In another lawsuit, Fishback was ordered to pay back more than $337,000 in loans to his former employer after defaulting on his payments. Greenlight has filed suit in several jurisdictions seeking to garnish funds from Fishback.
And his legal troubles are haunting him. Records show that just months after Fishback launched his own investment firm, two exchange funds voted to delist and dissolve an investment fund established, as Fishback described it, as an “S&P 500 fund without the woke shit,” citing Fishback’s legal challenges. Fishback later claimed the funds were shuttered due to his opposition to H-1B visas.
In another act of questionable fiscal transparency, Fishback recently launched a super PAC claiming to have donated $1 million to it, but records suggest no such donation has been made.
And as a GOP hopeful, Florida Politics’ review of past statements shows Fishback is also not aligned with the party’s platform or values.

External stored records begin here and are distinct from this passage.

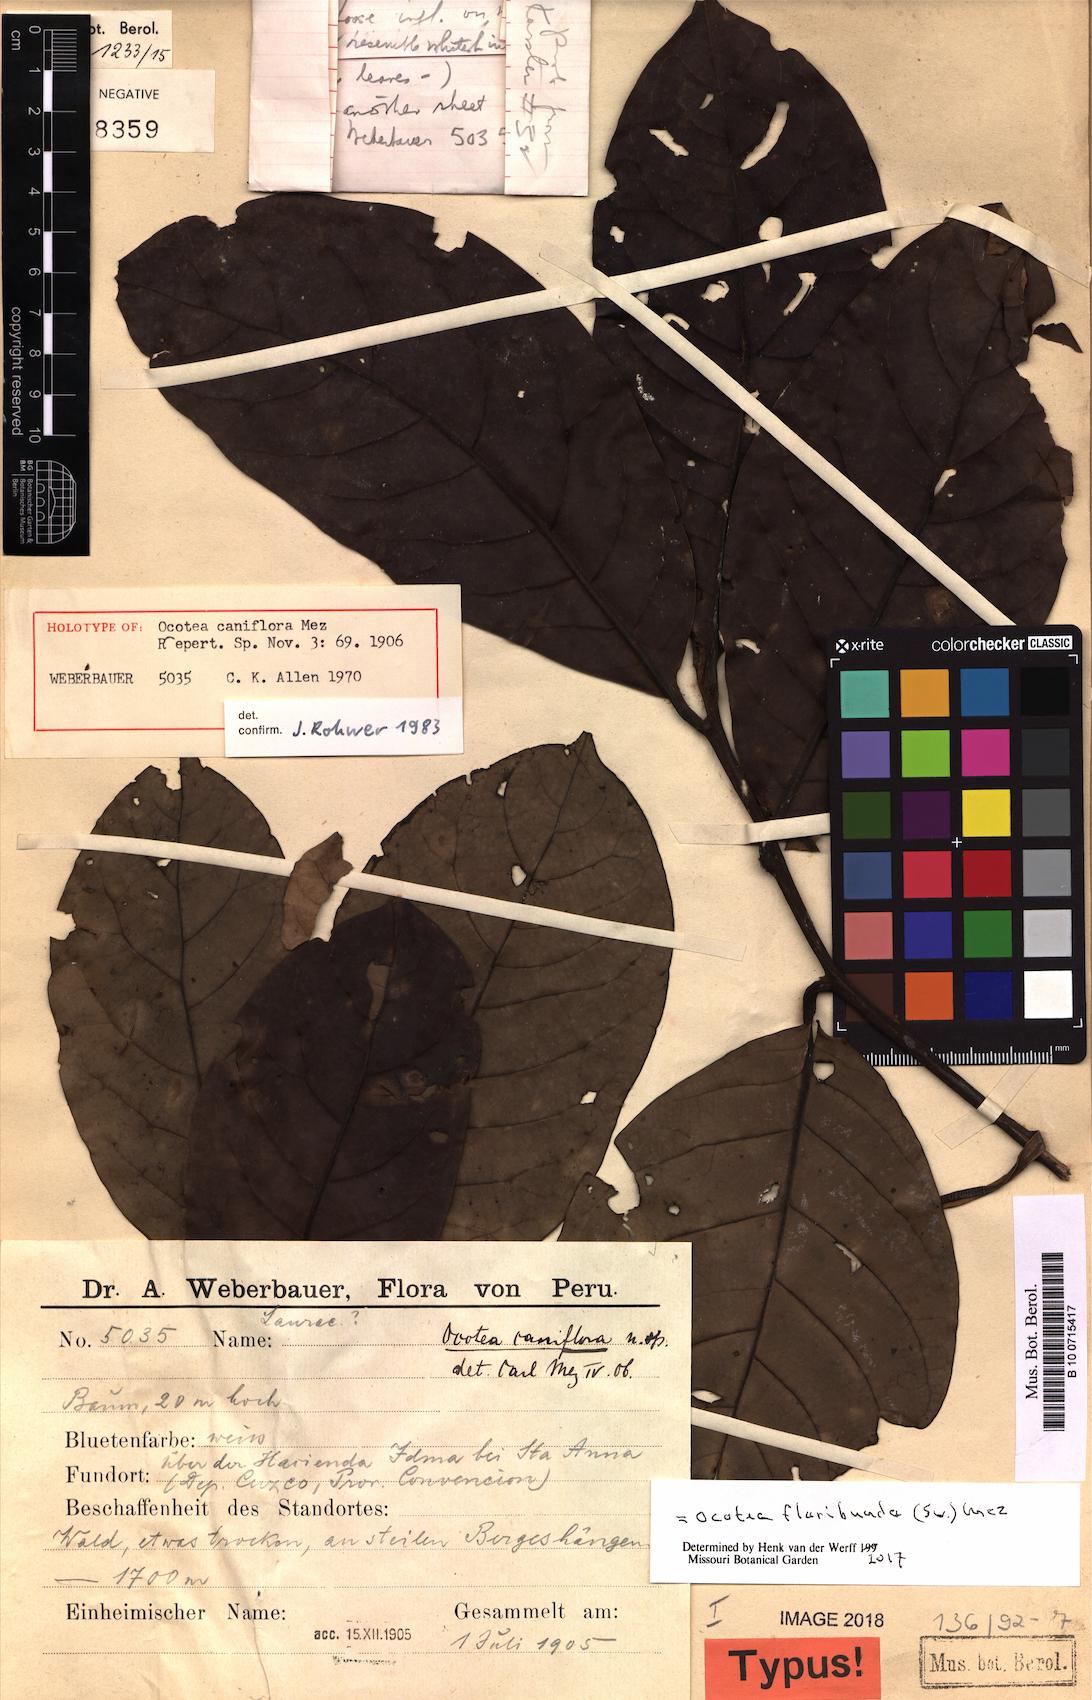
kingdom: Plantae
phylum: Tracheophyta
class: Magnoliopsida
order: Laurales
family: Lauraceae
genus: Ocotea
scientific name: Ocotea floribunda
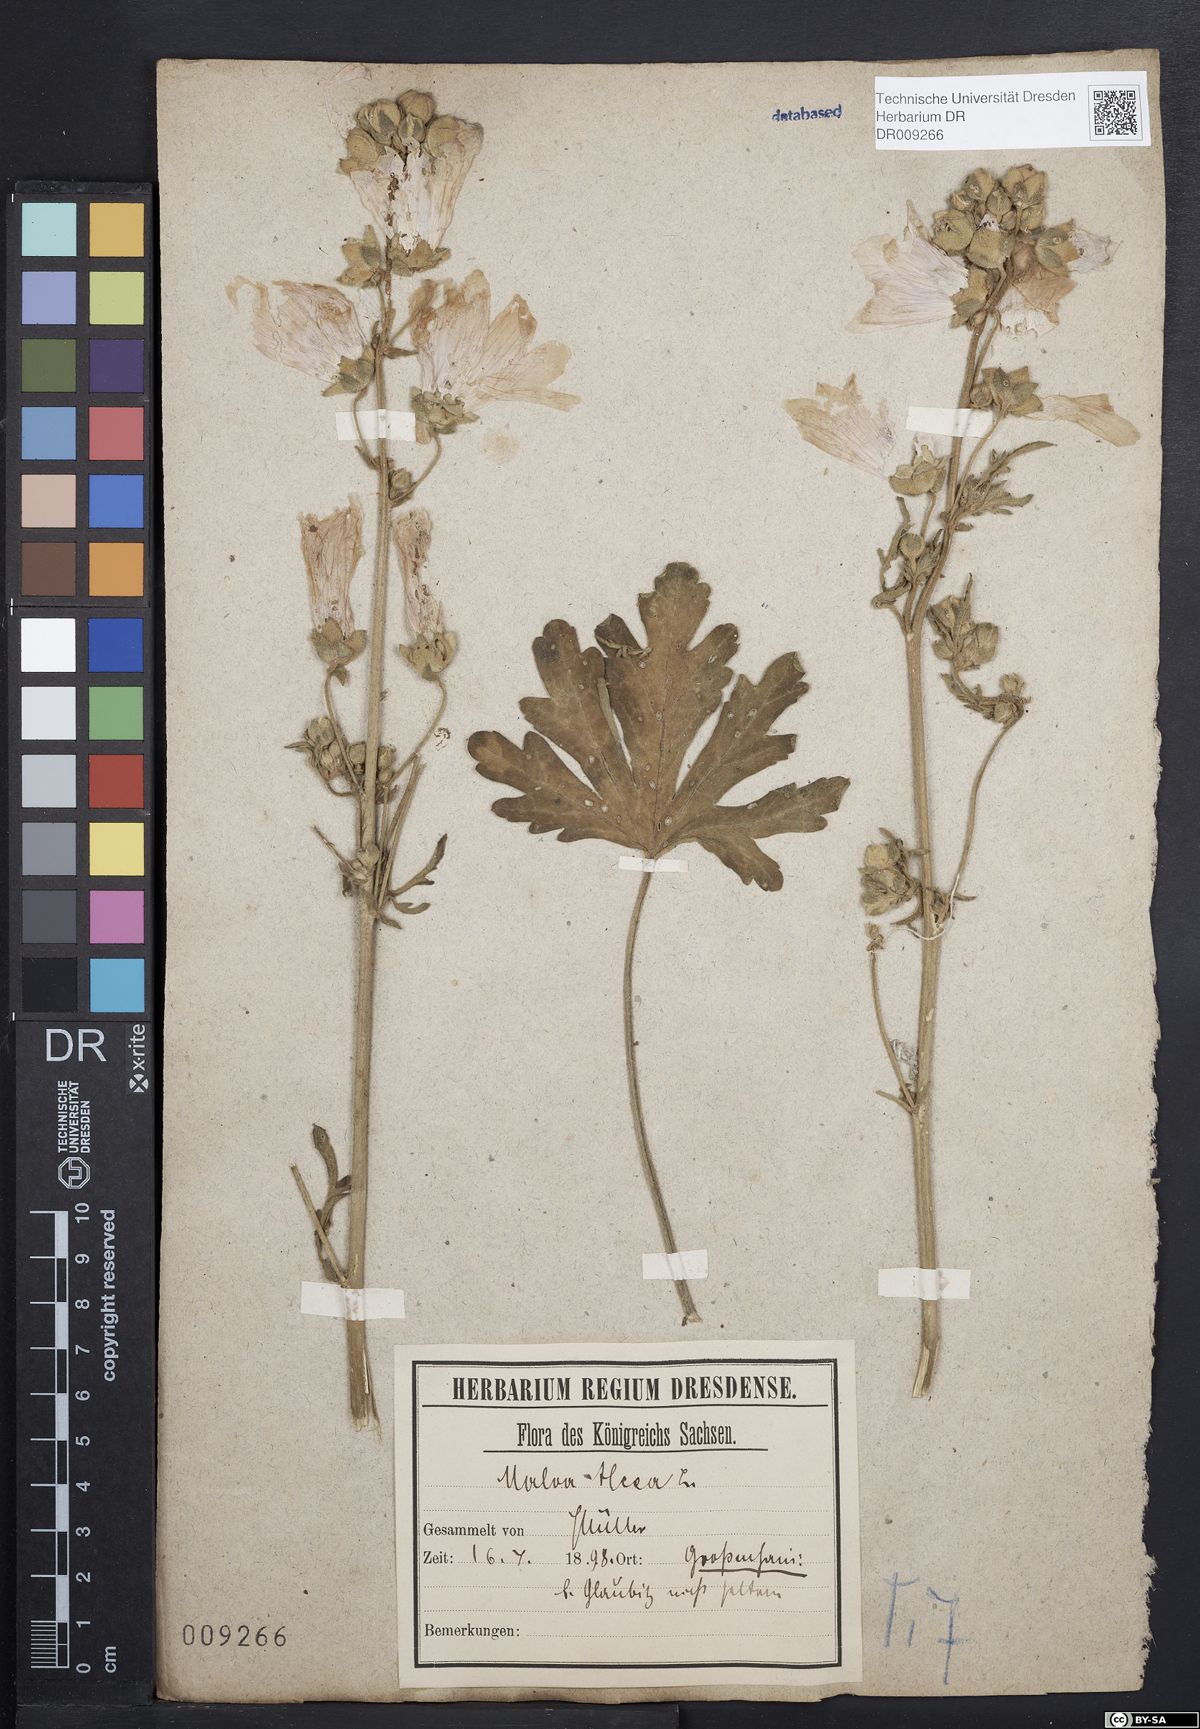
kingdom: Plantae
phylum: Tracheophyta
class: Magnoliopsida
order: Malvales
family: Malvaceae
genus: Malva
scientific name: Malva alcea
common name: Greater musk-mallow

Fishback is a well-known critic of Israel, having revealed himself as a Holocaust denier who has expressed support for White supremacist Nick Fuentes. He has attacked U.S. Rep. Randy Fine, calling him and fellow GOP gubernatorial candidate Byron Donalds “do-nothing congressional Republicans.”
“All these two clowns do is write strongly worded letters, go on CNN and Fox News to whine, and then return to their districts pretending they accomplished something,” he wrote in a social media post.
Fishback also criticized Fine, who is Jewish, for his stance on Israel.
Fishback’s MAGA bona fides are also in question, considering he established a domain suggesting he supported Carly Fiorina over Donald Trump in 2016. The domain was FiorinaForAmerica.com.
And his opposition to H-1B visas, used to provide legal status to immigrant workers in specialty industries, is steeped in hypocrisy. Less than one year ago, he agreed with former GOP presidential candidate Vivek Ramaswamy’s comments that companies choose not to hire Americans because they celebrate “the prom queen over the math olympiad.” Fishback responded, “he’s right.”
And after Fishback’s Incubate Debate was acquired last year by the Bill of Rights Institute, which is controlled and funded by the conservative Koch family, Fishback parted ways with Bill of Rights and called the group “a total con job,” saying he had “dodged a bullet.”
Fishback has also made comments on social media that could discourage support among Black, Hispanic and women voters. He once wrote that George Floyd died of a fentanyl overdose and praised Trump for “bombing cartel boats in the Caribbean.” In another, he wrote that “we must completely reject modern-day feminism in our schools,” and he once said that encouraging young girls to consider careers other than being a stay-at-home parent constituted a “cancerous, slanderous ideology.”
Any of Fishback’s issues taken individually are troubling for a candidate. Still, taken as a whole, the allegations against him, paired with his own social media commentary, paint a picture of a candidate facing too many lines of attack to count, making a lane for him in a GOP Primary not just difficult but nonexistent. That’s especially true considering the uphill climb any Republican will have in this Primary against Donalds, who has firmly rooted himself as the front-runner through both cash — he’s raised well over $30 million so far, millions more than any opposition — and endorsements, including from President Trump.